Catatan Komnas HAM Potret Penanganan HAM di Papua Sepanjang 2024
Dampak dari konflik bersenjata dan kekerasan menimbulkan berbagai persoalan, baik korban jiwa maupun luka-luka,
Ketua Komnas HAM Republik Indonesia, Atnike Nova Sigiro menyampaikan potret situasi hak asasi manusia (HAM) di Papua sepanjang tahun 2024. Dia menjelaskan, potret disusun berdasarkan, penerimaan aduan diterima Komnas HAM di Jakarta maupun di Sekretariat Kantor Perwakilan Komnas HAM di Jayapura, kemudian penanganan kasus, pengamatan situasi ke lapangan, hingga media monitoring.
"Secara umum, situasi di Papua tahun 2024 masih kerap terjadi konflik bersenjata dan kekerasan, baik antara aparat TNI Polri dengan kelompok sipil bersenjata maupun kekerasan-kekerasan lain yang juga dialami oleh warga sipil," kata Atnike saat jumpa pers di Jakarta, Rabu (18/12).
Atnike memastikan, dampak dari konflik bersenjata dan kekerasan menimbulkan berbagai persoalan, baik korban jiwa maupun luka-luka, terjadinya pengungsi internal, dan terhentinya berbagai layanan publik.

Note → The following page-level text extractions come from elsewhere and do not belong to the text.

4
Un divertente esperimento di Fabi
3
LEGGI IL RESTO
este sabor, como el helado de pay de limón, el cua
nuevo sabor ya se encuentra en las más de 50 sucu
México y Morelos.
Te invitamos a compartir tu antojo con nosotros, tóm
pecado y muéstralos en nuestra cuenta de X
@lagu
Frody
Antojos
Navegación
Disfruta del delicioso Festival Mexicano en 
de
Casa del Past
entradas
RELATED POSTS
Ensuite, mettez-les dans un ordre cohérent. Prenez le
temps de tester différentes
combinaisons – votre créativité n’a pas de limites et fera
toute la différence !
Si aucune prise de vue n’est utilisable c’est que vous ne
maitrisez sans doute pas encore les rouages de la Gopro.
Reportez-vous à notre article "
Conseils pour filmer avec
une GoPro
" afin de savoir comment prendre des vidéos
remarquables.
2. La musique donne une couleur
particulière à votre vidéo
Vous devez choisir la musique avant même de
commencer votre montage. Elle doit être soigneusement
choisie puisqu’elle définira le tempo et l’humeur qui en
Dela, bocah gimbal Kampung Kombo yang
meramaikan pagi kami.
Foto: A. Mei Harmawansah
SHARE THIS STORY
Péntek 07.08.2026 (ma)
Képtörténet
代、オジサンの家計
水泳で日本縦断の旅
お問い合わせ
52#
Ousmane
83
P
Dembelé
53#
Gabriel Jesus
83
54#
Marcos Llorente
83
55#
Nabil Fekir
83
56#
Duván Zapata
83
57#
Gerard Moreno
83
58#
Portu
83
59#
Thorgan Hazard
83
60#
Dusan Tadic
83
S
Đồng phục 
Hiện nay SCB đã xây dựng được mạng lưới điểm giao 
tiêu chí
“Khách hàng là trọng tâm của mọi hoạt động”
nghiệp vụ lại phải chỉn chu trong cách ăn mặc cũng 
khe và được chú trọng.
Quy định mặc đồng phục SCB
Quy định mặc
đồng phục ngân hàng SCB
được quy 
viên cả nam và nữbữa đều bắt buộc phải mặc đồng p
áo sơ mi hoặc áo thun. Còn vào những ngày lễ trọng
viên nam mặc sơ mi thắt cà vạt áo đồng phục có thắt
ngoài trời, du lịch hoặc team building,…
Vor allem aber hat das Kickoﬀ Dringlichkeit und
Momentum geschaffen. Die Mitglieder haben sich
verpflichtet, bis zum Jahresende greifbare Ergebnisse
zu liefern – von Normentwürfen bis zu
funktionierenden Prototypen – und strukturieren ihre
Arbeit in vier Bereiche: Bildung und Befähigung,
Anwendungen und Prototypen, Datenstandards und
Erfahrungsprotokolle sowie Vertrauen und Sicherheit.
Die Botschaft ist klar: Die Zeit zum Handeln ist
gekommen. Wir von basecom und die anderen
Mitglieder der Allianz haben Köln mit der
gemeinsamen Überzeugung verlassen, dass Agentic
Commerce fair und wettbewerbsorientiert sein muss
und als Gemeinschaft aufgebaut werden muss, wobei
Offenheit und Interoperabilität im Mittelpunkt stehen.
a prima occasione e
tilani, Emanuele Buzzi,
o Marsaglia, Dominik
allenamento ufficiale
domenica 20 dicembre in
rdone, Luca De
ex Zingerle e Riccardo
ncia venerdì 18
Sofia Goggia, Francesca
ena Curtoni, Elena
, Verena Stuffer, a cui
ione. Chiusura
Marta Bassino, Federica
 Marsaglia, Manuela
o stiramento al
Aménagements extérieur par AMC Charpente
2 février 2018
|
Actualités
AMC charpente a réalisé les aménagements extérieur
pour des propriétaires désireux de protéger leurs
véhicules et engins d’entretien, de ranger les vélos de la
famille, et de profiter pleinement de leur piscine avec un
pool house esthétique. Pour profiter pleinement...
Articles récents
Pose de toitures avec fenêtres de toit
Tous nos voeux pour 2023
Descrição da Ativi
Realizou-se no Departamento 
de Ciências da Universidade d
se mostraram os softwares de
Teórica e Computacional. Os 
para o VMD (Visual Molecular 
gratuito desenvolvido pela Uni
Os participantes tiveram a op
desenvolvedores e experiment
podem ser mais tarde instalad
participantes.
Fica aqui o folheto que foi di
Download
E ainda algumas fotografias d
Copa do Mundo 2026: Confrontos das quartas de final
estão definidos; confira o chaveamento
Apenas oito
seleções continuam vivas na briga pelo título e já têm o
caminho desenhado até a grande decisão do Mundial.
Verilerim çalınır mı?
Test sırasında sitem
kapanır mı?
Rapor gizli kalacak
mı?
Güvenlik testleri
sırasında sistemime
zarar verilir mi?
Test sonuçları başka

"Selama periode Januari hingga Desember 2024, ini data sampai dengan 16 Desember 2024, ditemukan 113 peristiwa hak asasi manusia, dimana 85 kasus diantaranya berdimensi konflik bersenjata dan kekerasan dan pada Desember baru berjalan 16 hari, angkanya sudah 10 kasus yang terjadi," ungkap Atnike.
Atnike merinci, berdasarkan potret peristiwa-peristiwa kekerasan dan konflik bersenjata, ditemukan sejumlah tipologi tindakan. Pertama, kontak tembak sebanyak 24 peristiwa, penyisiran sebanyak 4 peristiwa, serangan kelompok sipil bersenjata terhadap aparat sejumlah 23 peristiwa, 4 peristiwa pengungsian, perusakan sebanyak 8 peristiwa, penyerangan terhadap warga sipil sebanyak 34 peristiwa, dan kekerasan aparat penegak hukum sebanyak 6 peristiwa.
"Dari segi persebaran wilayah, sepanjang tahun 2024, peristiwa konflik bersenjata dan kekerasan yang tertinggi terjadi di Kabupaten Intan Jaya Papua Tengah, sebanyak 22 peristiwa, diikuti Kabupaten Puncak Jaya Papua Tengah sebanyak 13 peristiwa, Paniai ri Papua Tengah 12 peristiwa, Yahukimo Papua Pegunungan 10 peristiwa, Kabupaten Nduga Papua Pegunungan 7 peristiwa, dan Kabupaten Pegunungan Bintang Provinsi Papua Pegunungan sebanyak 7 peristiwa," jelas dia.
"Jadi daerah yang rentan, jadi konflik dan kekerasan adalah di Provinsi Papua Tengah. Kalau dari hasil monitor media, angkanya cukup ekstrim ya dibandingkan dengan provinsi atau wilayah lain di Papua," imbuh Atnike.
Atnike menambahkan, dari jumlah korban, akibat konflik bersenjata dan kekerasan, Komnas HAM mencatat, korban jiwa meninggal dunia total sebanyak 61 orang.
Terbanyak adalah warga sipil, sejumlah 32 orang, termasuk di dalamnya 2 orang anak, 1 orang warga negara asing. "Jadi terbanyak yang menjadi korban jiwa meninggal dunia adalah warga sipil. Lalu korban dari kelompok sipil bersenjata sebanyak 14 orang, TNI 8 orang, polisi sebanyak 7 orang. Sementara korban luka-luka, total ditemukan 39 orang, dengan masih terbanyak adalah warga sipil, TNI 10 orang, polisi 5 orang, kelompok sipil bersenjata 7 orang," beber dia.
Atnike mengurai, selain peristiwa korban meninggal dunia dan luka-luka, pada tahun 2024 juga terjadi penyanderaan di beberapa peristiwa, dengan total korban yang menjadi sandera itu sebanyak 17 orang."Mereka yang disandera umumnya ini adalah pekerjaan pembangunan konstruksi di wilayah Papua," Atnike menandasi.